[About this task]: Repeat the entries exactly but omit the pictures.

+++ Supplied information

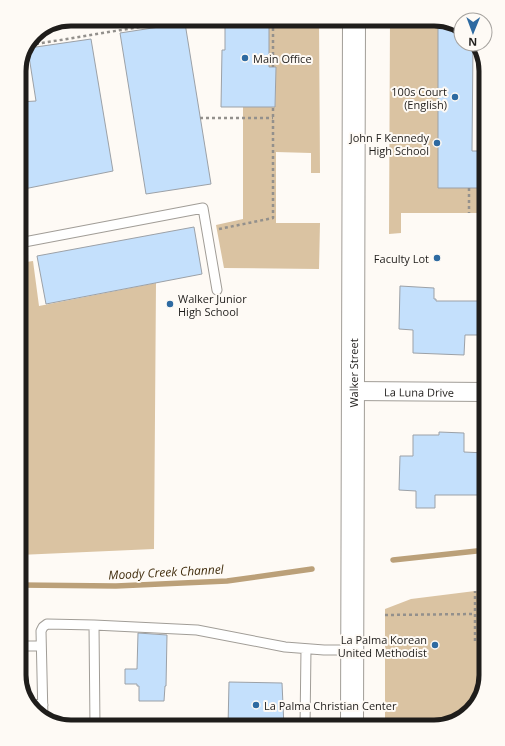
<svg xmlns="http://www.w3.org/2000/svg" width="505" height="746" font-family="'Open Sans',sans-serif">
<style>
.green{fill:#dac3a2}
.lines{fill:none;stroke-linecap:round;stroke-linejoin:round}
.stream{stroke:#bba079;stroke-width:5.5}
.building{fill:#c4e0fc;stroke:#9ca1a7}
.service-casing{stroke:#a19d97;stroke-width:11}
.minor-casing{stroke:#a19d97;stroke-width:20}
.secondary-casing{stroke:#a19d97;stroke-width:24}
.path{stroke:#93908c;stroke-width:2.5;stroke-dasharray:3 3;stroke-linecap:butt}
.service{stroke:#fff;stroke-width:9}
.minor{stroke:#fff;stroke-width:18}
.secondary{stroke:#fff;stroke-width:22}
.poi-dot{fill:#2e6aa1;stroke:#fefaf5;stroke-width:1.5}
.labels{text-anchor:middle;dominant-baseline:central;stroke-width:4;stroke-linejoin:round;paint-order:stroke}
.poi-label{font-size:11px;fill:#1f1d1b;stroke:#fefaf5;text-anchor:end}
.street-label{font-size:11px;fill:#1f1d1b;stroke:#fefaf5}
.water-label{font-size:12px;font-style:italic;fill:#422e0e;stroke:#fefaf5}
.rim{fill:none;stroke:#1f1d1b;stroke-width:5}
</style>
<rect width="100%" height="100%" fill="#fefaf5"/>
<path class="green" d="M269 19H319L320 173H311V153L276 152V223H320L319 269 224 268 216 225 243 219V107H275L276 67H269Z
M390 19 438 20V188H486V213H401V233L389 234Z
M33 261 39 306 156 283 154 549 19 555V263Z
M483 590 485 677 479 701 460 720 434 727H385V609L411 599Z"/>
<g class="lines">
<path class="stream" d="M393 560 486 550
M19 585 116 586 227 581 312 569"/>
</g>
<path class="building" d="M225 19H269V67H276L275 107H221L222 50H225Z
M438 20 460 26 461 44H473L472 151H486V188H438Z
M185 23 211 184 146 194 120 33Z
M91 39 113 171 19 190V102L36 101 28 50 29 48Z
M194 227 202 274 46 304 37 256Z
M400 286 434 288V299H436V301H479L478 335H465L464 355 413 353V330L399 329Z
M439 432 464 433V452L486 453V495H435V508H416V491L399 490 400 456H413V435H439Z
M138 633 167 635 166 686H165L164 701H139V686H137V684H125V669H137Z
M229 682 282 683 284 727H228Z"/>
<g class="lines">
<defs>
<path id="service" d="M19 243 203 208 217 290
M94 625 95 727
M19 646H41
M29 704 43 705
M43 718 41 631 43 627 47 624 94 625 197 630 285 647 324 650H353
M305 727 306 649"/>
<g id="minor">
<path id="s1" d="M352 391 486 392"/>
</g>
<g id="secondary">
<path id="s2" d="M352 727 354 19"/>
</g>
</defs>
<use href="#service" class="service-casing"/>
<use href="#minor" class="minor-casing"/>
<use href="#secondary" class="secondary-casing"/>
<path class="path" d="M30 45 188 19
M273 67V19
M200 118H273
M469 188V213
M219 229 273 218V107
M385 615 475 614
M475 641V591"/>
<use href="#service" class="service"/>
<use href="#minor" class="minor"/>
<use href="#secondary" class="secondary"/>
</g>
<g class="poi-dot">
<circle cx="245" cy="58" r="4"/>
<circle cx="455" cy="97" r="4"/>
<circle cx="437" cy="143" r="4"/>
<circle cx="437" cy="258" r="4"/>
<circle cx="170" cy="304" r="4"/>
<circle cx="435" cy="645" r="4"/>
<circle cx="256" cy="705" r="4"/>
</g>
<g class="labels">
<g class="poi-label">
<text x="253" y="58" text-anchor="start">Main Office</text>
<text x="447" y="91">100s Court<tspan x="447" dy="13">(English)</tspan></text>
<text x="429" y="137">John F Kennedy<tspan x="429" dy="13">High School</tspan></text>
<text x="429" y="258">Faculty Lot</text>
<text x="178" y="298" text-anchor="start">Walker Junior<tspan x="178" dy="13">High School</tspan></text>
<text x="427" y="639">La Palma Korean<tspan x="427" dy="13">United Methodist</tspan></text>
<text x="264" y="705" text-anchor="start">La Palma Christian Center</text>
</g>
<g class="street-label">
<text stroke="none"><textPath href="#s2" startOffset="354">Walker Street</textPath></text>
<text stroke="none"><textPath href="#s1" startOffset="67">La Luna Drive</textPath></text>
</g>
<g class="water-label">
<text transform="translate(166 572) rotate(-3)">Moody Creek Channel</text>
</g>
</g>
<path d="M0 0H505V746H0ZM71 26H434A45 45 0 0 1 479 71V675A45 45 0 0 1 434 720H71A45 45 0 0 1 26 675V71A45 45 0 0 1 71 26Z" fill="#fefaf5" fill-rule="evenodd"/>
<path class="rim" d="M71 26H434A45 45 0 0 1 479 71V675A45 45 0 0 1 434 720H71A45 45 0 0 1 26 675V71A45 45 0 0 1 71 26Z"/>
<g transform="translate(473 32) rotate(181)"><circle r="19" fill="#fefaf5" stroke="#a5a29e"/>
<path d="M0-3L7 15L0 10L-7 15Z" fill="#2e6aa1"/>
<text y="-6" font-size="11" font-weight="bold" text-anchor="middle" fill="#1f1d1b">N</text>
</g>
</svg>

++++++

[Exercise output]:
<svg xmlns="http://www.w3.org/2000/svg" width="505" height="746" font-family="'Open Sans',sans-serif">
<style>
.green{fill:#dac3a2}
.lines{fill:none;stroke-linecap:round;stroke-linejoin:round}
.stream{stroke:#bba079;stroke-width:5.5}
.building{fill:#c4e0fc;stroke:#9ca1a7}
.service-casing{stroke:#a19d97;stroke-width:11}
.minor-casing{stroke:#a19d97;stroke-width:20}
.secondary-casing{stroke:#a19d97;stroke-width:24}
.path{stroke:#93908c;stroke-width:2.5;stroke-dasharray:3 3;stroke-linecap:butt}
.service{stroke:#fff;stroke-width:9}
.minor{stroke:#fff;stroke-width:18}
.secondary{stroke:#fff;stroke-width:22}
.poi-dot{fill:#2e6aa1;stroke:#fefaf5;stroke-width:1.5}
.labels{text-anchor:middle;dominant-baseline:central;stroke-width:4;stroke-linejoin:round;paint-order:stroke}
.poi-label{font-size:11px;fill:#1f1d1b;stroke:#fefaf5;text-anchor:end}
.street-label{font-size:11px;fill:#1f1d1b;stroke:#fefaf5}
.water-label{font-size:12px;font-style:italic;fill:#422e0e;stroke:#fefaf5}
.rim{fill:none;stroke:#1f1d1b;stroke-width:5}
</style>
<rect width="100%" height="100%" fill="#fefaf5"/>
<path class="green" d="M269 19H319L320 173H311V153L276 152V223H320L319 269 224 268 216 225 243 219V107H275L276 67H269Z
M390 19 438 20V188H486V213H401V233L389 234Z
M33 261 39 306 156 283 154 549 19 555V263Z
M483 590 485 677 479 701 460 720 434 727H385V609L411 599Z"/>
<g class="lines">
<path class="stream" d="M393 560 486 550
M19 585 116 586 227 581 312 569"/>
</g>
<path class="building" d="M225 19H269V67H276L275 107H221L222 50H225Z
M438 20 460 26 461 44H473L472 151H486V188H438Z
M185 23 211 184 146 194 120 33Z
M91 39 113 171 19 190V102L36 101 28 50 29 48Z
M194 227 202 274 46 304 37 256Z
M400 286 434 288V299H436V301H479L478 335H465L464 355 413 353V330L399 329Z
M439 432 464 433V452L486 453V495H435V508H416V491L399 490 400 456H413V435H439Z
M138 633 167 635 166 686H165L164 701H139V686H137V684H125V669H137Z
M229 682 282 683 284 727H228Z"/>
<g class="lines">
<defs>
<path id="service" d="M19 243 203 208 217 290
M94 625 95 727
M19 646H41
M29 704 43 705
M43 718 41 631 43 627 47 624 94 625 197 630 285 647 324 650H353
M305 727 306 649"/>
<g id="minor">
<path id="s1" d="M352 391 486 392"/>
</g>
<g id="secondary">
<path id="s2" d="M352 727 354 19"/>
</g>
</defs>
<use href="#service" class="service-casing"/>
<use href="#minor" class="minor-casing"/>
<use href="#secondary" class="secondary-casing"/>
<path class="path" d="M30 45 188 19
M273 67V19
M200 118H273
M469 188V213
M219 229 273 218V107
M385 615 475 614
M475 641V591"/>
<use href="#service" class="service"/>
<use href="#minor" class="minor"/>
<use href="#secondary" class="secondary"/>
</g>
<g class="poi-dot">
<circle cx="245" cy="58" r="4"/>
<circle cx="455" cy="97" r="4"/>
<circle cx="437" cy="143" r="4"/>
<circle cx="437" cy="258" r="4"/>
<circle cx="170" cy="304" r="4"/>
<circle cx="435" cy="645" r="4"/>
<circle cx="256" cy="705" r="4"/>
</g>
<g class="labels">
<g class="poi-label">
<text x="253" y="58" text-anchor="start">Main Office</text>
<text x="447" y="91">100s Court<tspan x="447" dy="13">(English)</tspan></text>
<text x="429" y="137">John F Kennedy<tspan x="429" dy="13">High School</tspan></text>
<text x="429" y="258">Faculty Lot</text>
<text x="178" y="298" text-anchor="start">Walker Junior<tspan x="178" dy="13">High School</tspan></text>
<text x="427" y="639">La Palma Korean<tspan x="427" dy="13">United Methodist</tspan></text>
<text x="264" y="705" text-anchor="start">La Palma Christian Center</text>
</g>
<g class="street-label">
<text stroke="none"><textPath href="#s2" startOffset="354">Walker Street</textPath></text>
<text stroke="none"><textPath href="#s1" startOffset="67">La Luna Drive</textPath></text>
</g>
<g class="water-label">
<text transform="translate(166 572) rotate(-3)">Moody Creek Channel</text>
</g>
</g>
<path d="M0 0H505V746H0ZM71 26H434A45 45 0 0 1 479 71V675A45 45 0 0 1 434 720H71A45 45 0 0 1 26 675V71A45 45 0 0 1 71 26Z" fill="#fefaf5" fill-rule="evenodd"/>
<path class="rim" d="M71 26H434A45 45 0 0 1 479 71V675A45 45 0 0 1 434 720H71A45 45 0 0 1 26 675V71A45 45 0 0 1 71 26Z"/>
<g transform="translate(473 32) rotate(181)"><circle r="19" fill="#fefaf5" stroke="#a5a29e"/>
<path d="M0-3L7 15L0 10L-7 15Z" fill="#2e6aa1"/>
<text y="-6" font-size="11" font-weight="bold" text-anchor="middle" fill="#1f1d1b">N</text>
</g>
</svg>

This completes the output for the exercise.